CPI rises to 5.3% in July

Wednesday, August 24, 2011

Pretoria - The Consumer Price Index (CPI) rose to 5.3% ahead of market expectation, Statistics South Africa (Stats SA) said on Wednesday.

Standard Bank economist Shireen Darmalingam said the figure came out slightly higher than the 5% analysts had forecasted.

Stats SA said on average, prices increased by 0.9% between June and July 2011. This was mainly due to an increase in electricity prices (which increased by 16%) and an 8.7% increase in water and other services, among others.

In June, CPI rose to 5%.

"Inflation is expected to edge close to the upper target during the course of the year," said Darmalingam.

This was also a view shared by Nedbank economist Carmen Altenkirch.

"Inflation is expected to rise further in the coming months due the low base established this time last year," she said, adding that past rises in international food and fuel prices are still expected to push inflation to the upper limit of the target band in the final quarter of 2011.

The inflation target band is between 3% and 6%.

On deliberations of the Reserve Bank's Monetary Policy Committee meeting on interest rates scheduled for next month, Darmalingam said the country's fate is in the hands of international developments.

"Our forecast is that interest rates will remain unchanged until the third quarter."

The repo rate is at a 30-year low of 5.5%.

"As was said by the governor yesterday, the bank will react accordingly to developments."

Speaking to the US Chamber of Commerce in South Africa on Tuesday, the governor said the local economy will not be immune to global developments. She said monetary policy has remained relatively accommodative. South Africa, the governor said, will respond accordingly to a global downturn.

"In the event of a significant global downturn, monetary policy will react appropriately," said Darmalingam.

"Much now depends on what happens globally and how this filters through to the domestic economy. In our central scenario, global growth slows further and commodity prices ease off, reducing a significant source of pressure on domestic inflation.

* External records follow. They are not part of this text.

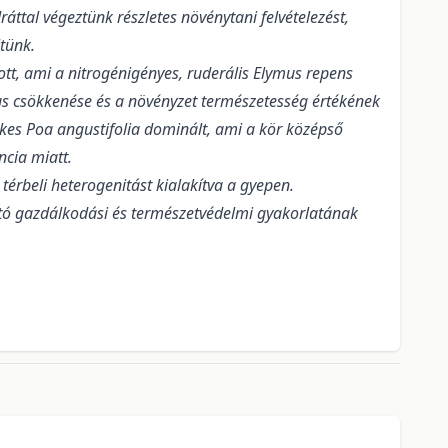
ttal végeztünk részletes növénytani felvételezést,
tünk.
ott, ami a nitrogénigényes, ruderális Elymus repens
us csökkenése és a növényzet természetesség értékének
tékes Poa angustifolia dominált, ami a kör középső
cia miatt.
rbeli heterogenitást kialakítva a gyepen.
tó gazdálkodási és természetvédelmi gyakorlatának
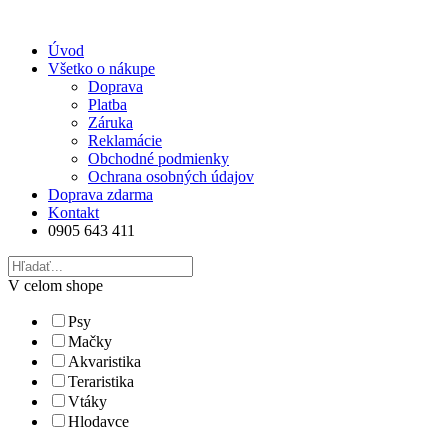
Úvod
Všetko o nákupe
Doprava
Platba
Záruka
Reklamácie
Obchodné podmienky
Ochrana osobných údajov
Doprava zdarma
Kontakt
0905 643 411
V celom shope
Psy
Mačky
Akvaristika
Teraristika
Vtáky
Hlodavce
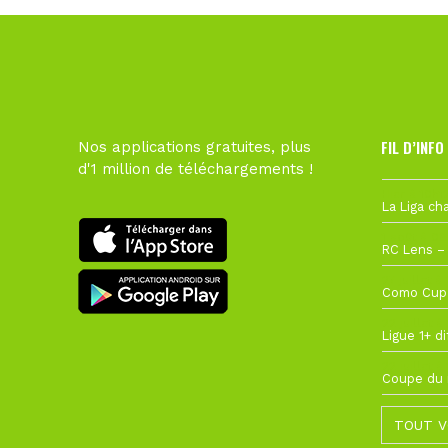
FIL D’INFO
Nos applications gratuites, plus
d'1 million de téléchargements !
Hier à 10h1
1 août à 09
27 juillet à
22 juillet à
22 juillet à
TOUT V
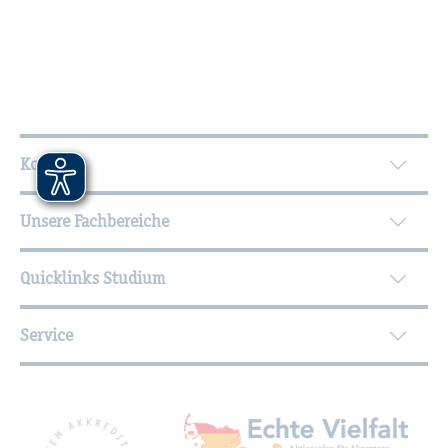
Wei­ter­füh­ren­de In­for­ma­tio­nen
Kontakt
Unsere Fachbereiche
Quicklinks Studium
Service
Mit­glied­schaf­ten, Aus­zeich­nun­gen,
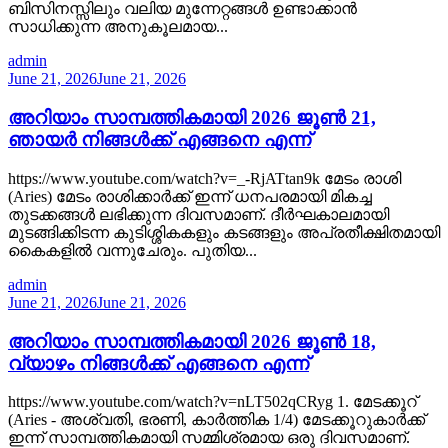
ബിസിനസ്സിലും വലിയ മുന്നേറ്റങ്ങൾ ഉണ്ടാക്കാൻ
സാധിക്കുന്ന അനുകൂലമായ...
admin
June 21, 2026
June 21, 2026
അറിയാം സാമ്പത്തികമായി 2026 ജൂൺ 21,
ഞായർ നിങ്ങൾക്ക് എങ്ങനെ എന്ന്
https://www.youtube.com/watch?v=_-RjATtan9k മേടം രാശി
(Aries) മേടം രാശിക്കാർക്ക് ഇന്ന് ധനപരമായി മികച്ച
തുടക്കങ്ങൾ ലഭിക്കുന്ന ദിവസമാണ്. ദീർഘകാലമായി
മുടങ്ങിക്കിടന്ന കുടിശ്ശികകളും കടങ്ങളും അപ്രതീക്ഷിതമായി
കൈകളിൽ വന്നുചേരും. പുതിയ...
admin
June 21, 2026
June 21, 2026
അറിയാം സാമ്പത്തികമായി 2026 ജൂൺ 18,
വ്യാഴം നിങ്ങൾക്ക് എങ്ങനെ എന്ന്
https://www.youtube.com/watch?v=nLT502qCRyg 1. മേടക്കൂറ്
(Aries - അശ്വതി, ഭരണി, കാർത്തിക 1/4) മേടക്കൂറുകാർക്ക്
ഇന്ന് സാമ്പത്തികമായി സമ്മിശ്രമായ ഒരു ദിവസമാണ്.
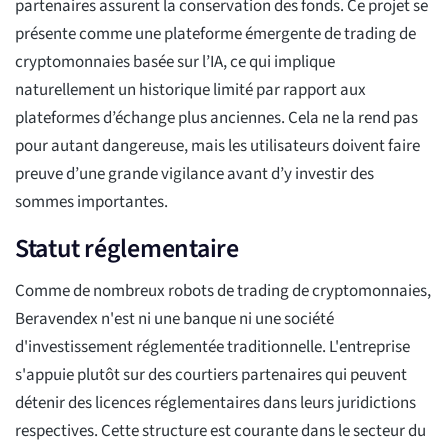
partenaires assurent la conservation des fonds. Ce projet se
présente comme une plateforme émergente de trading de
cryptomonnaies basée sur l’IA, ce qui implique
naturellement un historique limité par rapport aux
plateformes d’échange plus anciennes. Cela ne la rend pas
pour autant dangereuse, mais les utilisateurs doivent faire
preuve d’une grande vigilance avant d’y investir des
sommes importantes.
Statut réglementaire
Comme de nombreux robots de trading de cryptomonnaies,
Beravendex n'est ni une banque ni une société
d'investissement réglementée traditionnelle. L'entreprise
s'appuie plutôt sur des courtiers partenaires qui peuvent
détenir des licences réglementaires dans leurs juridictions
respectives. Cette structure est courante dans le secteur du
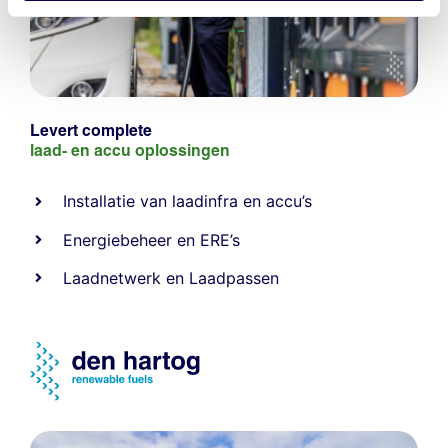
Levert complete
laad- en
accu oplossingen
Installatie van laadinfra en accu’s
Energiebeheer
en
ERE’s
Laadnetwerk
en
Laadpassen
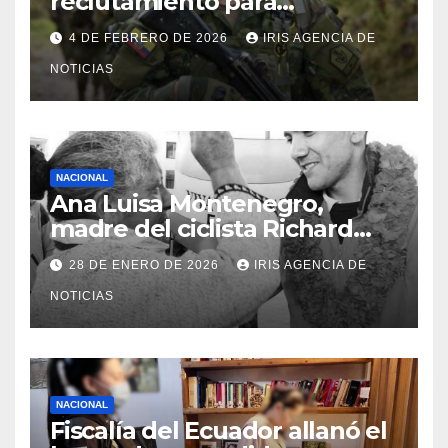
reclutamiento para
bachilleres a partir de este
4 DE FEBRERO DE 2026
IRIS AGENCIA DE
viernes 6 de febrero
NOTICIAS
NACIONAL
Ana Luisa Montenegro,
madre del ciclista Richard
Carapaz falleció en Tulcán, a
28 DE ENERO DE 2026
IRIS AGENCIA DE
los 73 años
NOTICIAS
NACIONAL
Fiscalía del Ecuador allanó el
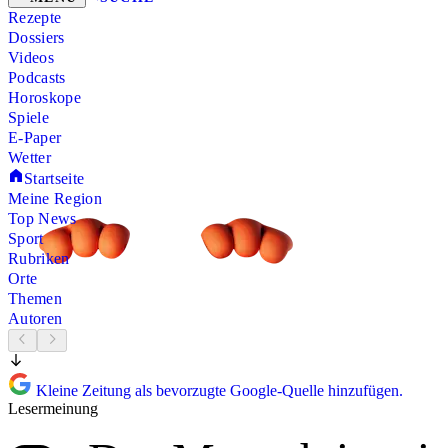
Rezepte
Dossiers
Videos
Podcasts
Horoskope
Spiele
E-Paper
Wetter
Startseite
Meine Region
Top News
Sport
Rubriken
Orte
Themen
Autoren
Kleine Zeitung als bevorzugte Google-Quelle hinzufügen.
Lesermeinung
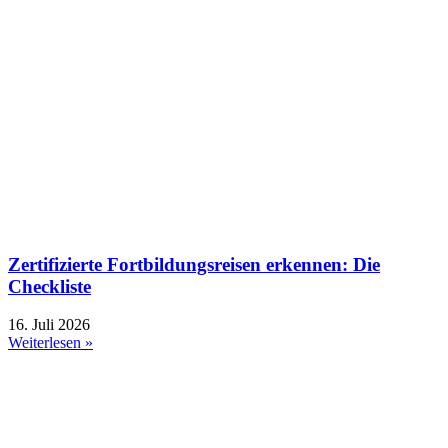
Zertifizierte Fortbildungsreisen erkennen: Die
Checkliste
16. Juli 2026
Weiterlesen »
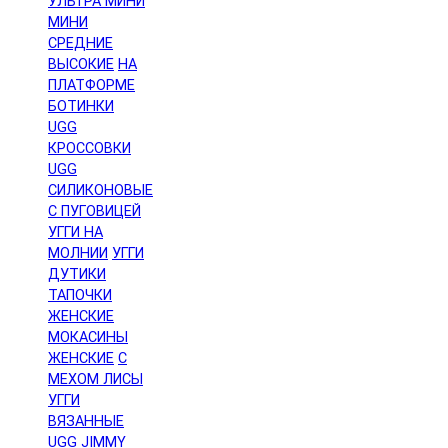
УЛЬТРА МИНИ
МИНИ
СРЕДНИЕ
ВЫСОКИЕ
НА
ПЛАТФОРМЕ
БОТИНКИ
UGG
КРОССОВКИ
UGG
СИЛИКОНОВЫЕ
С ПУГОВИЦЕЙ
УГГИ НА
МОЛНИИ
УГГИ
ДУТИКИ
ТАПОЧКИ
ЖЕНСКИЕ
МОКАСИНЫ
ЖЕНСКИЕ
С
МЕХОМ ЛИСЫ
УГГИ
ВЯЗАННЫЕ
UGG JIMMY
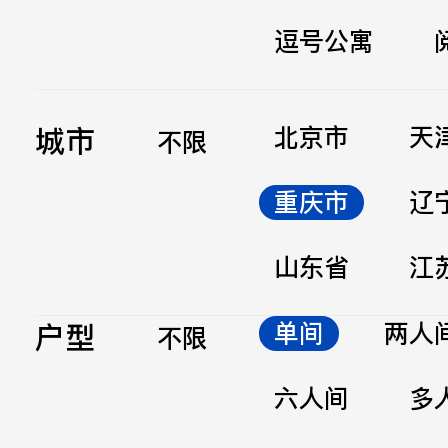
逗号公寓
立即提交
城市
北京市
天
不限
重庆市
辽
山东省
江
户型
单间
两人
不限
六人间
多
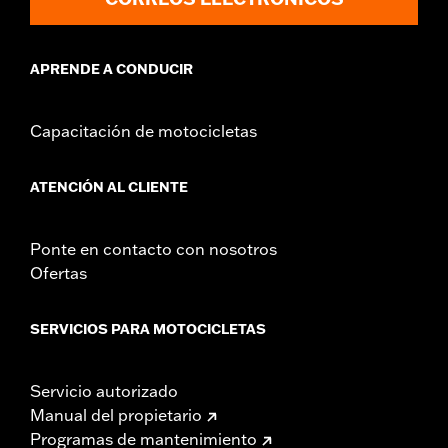
APRENDE A CONDUCIR
Capacitación de motocicletas
ATENCIÓN AL CLIENTE
Ponte en contacto con nosotros
Ofertas
SERVICIOS PARA MOTOCICLETAS
Servicio autorizado
Manual del propietario
Programas de mantenimiento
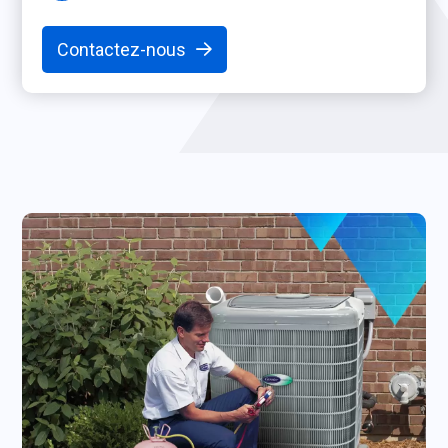
Contactez-nous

Weaker global growth will curb domestic demand, keeping employment growth subdued and eroding consumer confidence," explained Altenkirch.

Nedbank expects inflation to fall back below 6% in the second quarter of 2012.

"This will probably not perturb the MPC too much in the upcoming meetings. Rather, the MPC's focus will be on developments abroad and how this might impact the domestic economy. With growth both domestically and overseas under threat, the MPC will not be in a hurry to hike interest rates. Should the global economy slip back into recession a cut in rates may even be considered. For now, we are maintaining our view of unchanged rates until May 2012," said Altenkirch.

The MPC will begin its two-day meeting on 20 September.